*** DATA RECORDS Section Begins ***

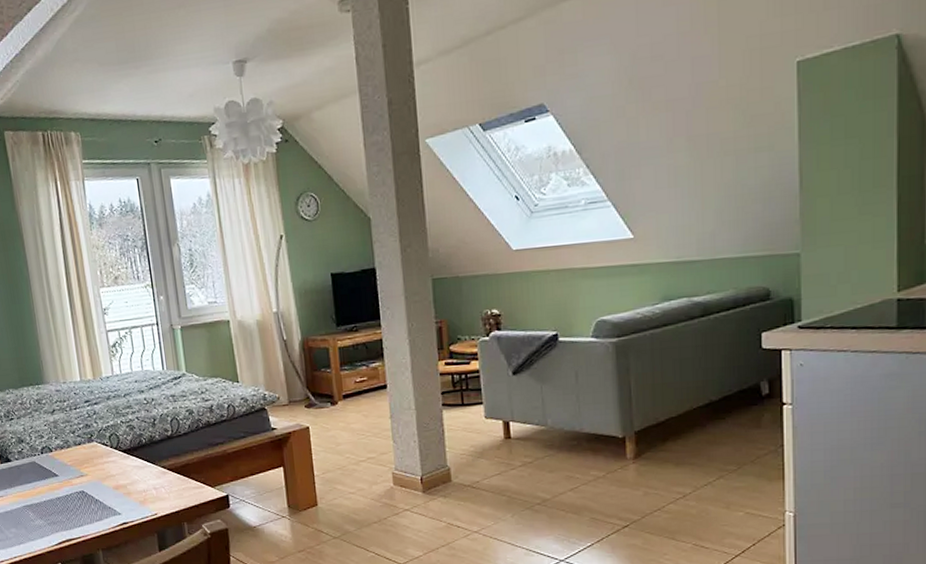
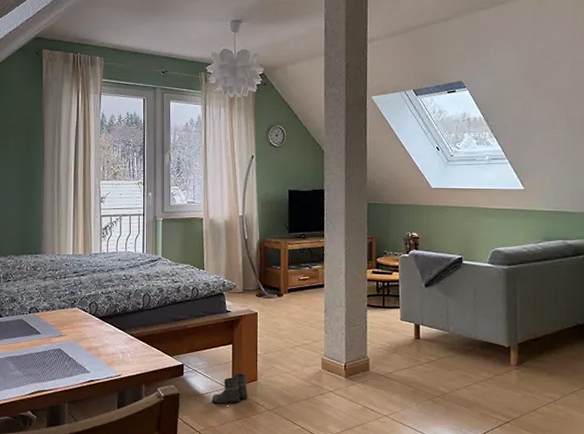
boots: none [266,499,309,537] -> present [211,373,248,405]

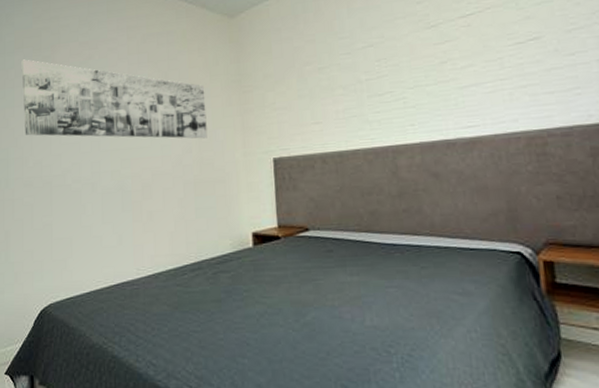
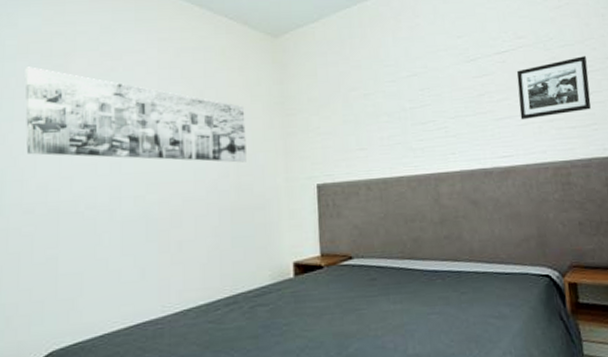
picture frame: none [483,13,574,88] -> present [516,56,592,120]

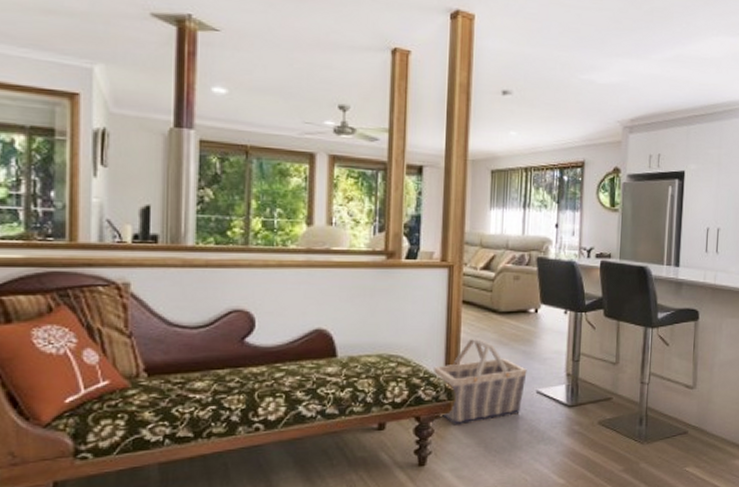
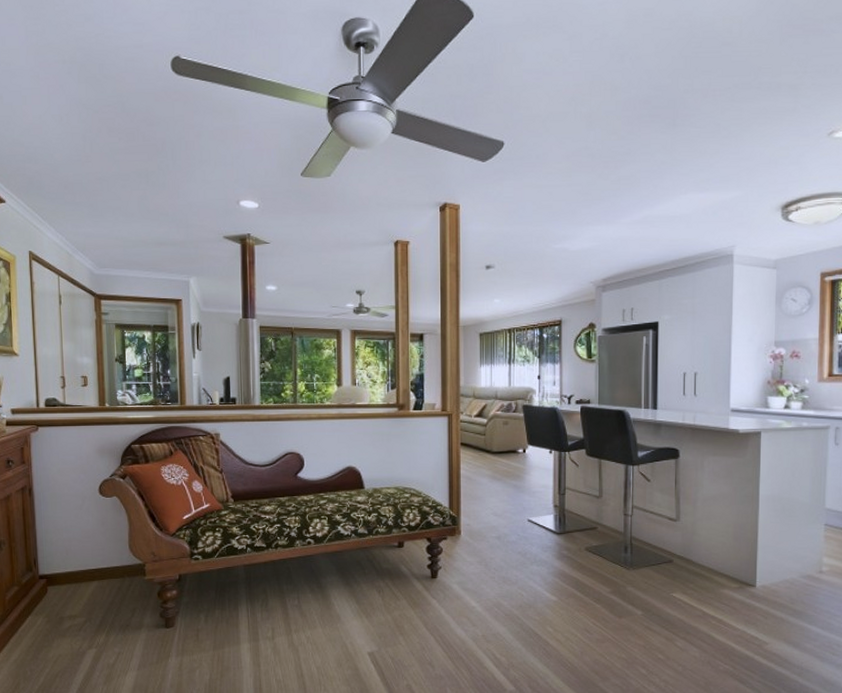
basket: present [434,338,527,427] -> none [440,474,519,547]

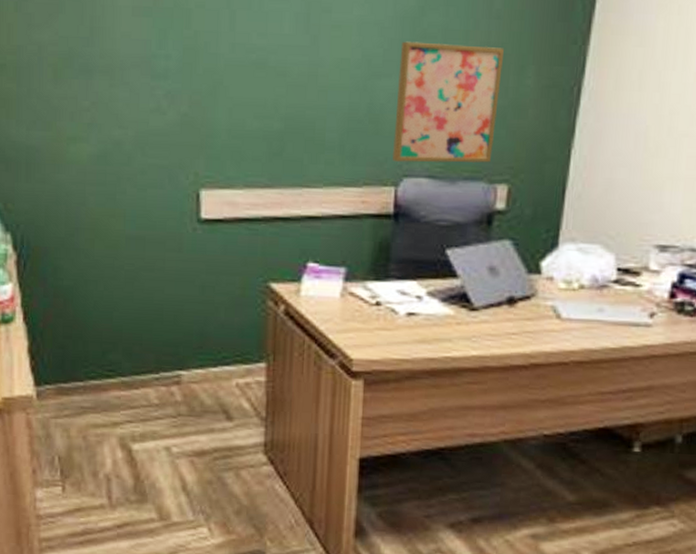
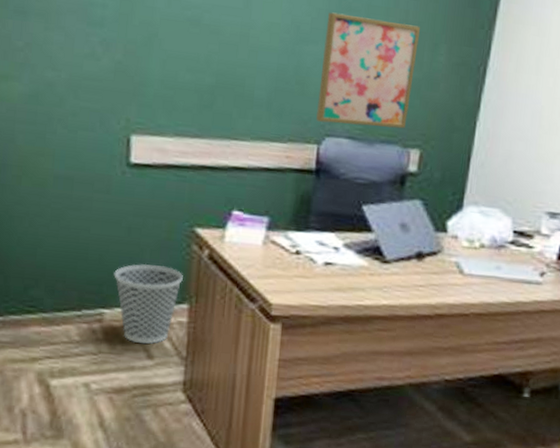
wastebasket: none [189,322,259,405] -> present [114,263,183,344]

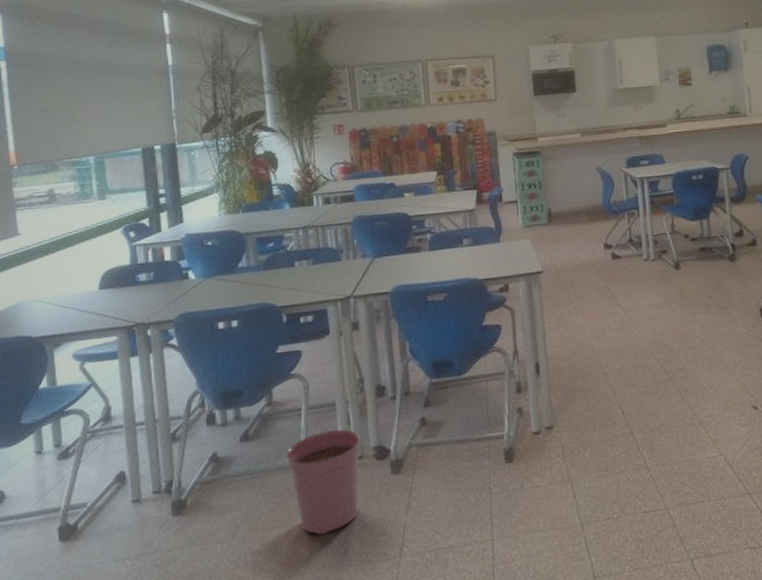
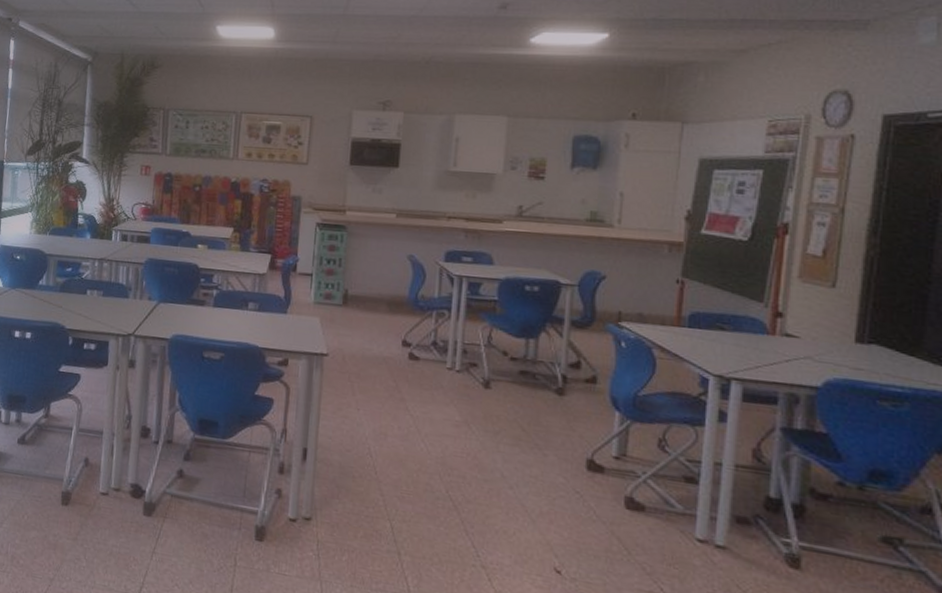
plant pot: present [286,429,360,535] -> none [53,455,120,551]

*** DATA RECORDS Section Ends ***

▶ _WHAT YOU NEED TO DO_
Print out the whole listing word for word. Leave the pictures out.

▶ _RESPONSE BELOW_
boots: none [266,499,309,537] -> present [211,373,248,405]

picture frame: none [483,13,574,88] -> present [516,56,592,120]

basket: present [434,338,527,427] -> none [440,474,519,547]

wastebasket: none [189,322,259,405] -> present [114,263,183,344]

plant pot: present [286,429,360,535] -> none [53,455,120,551]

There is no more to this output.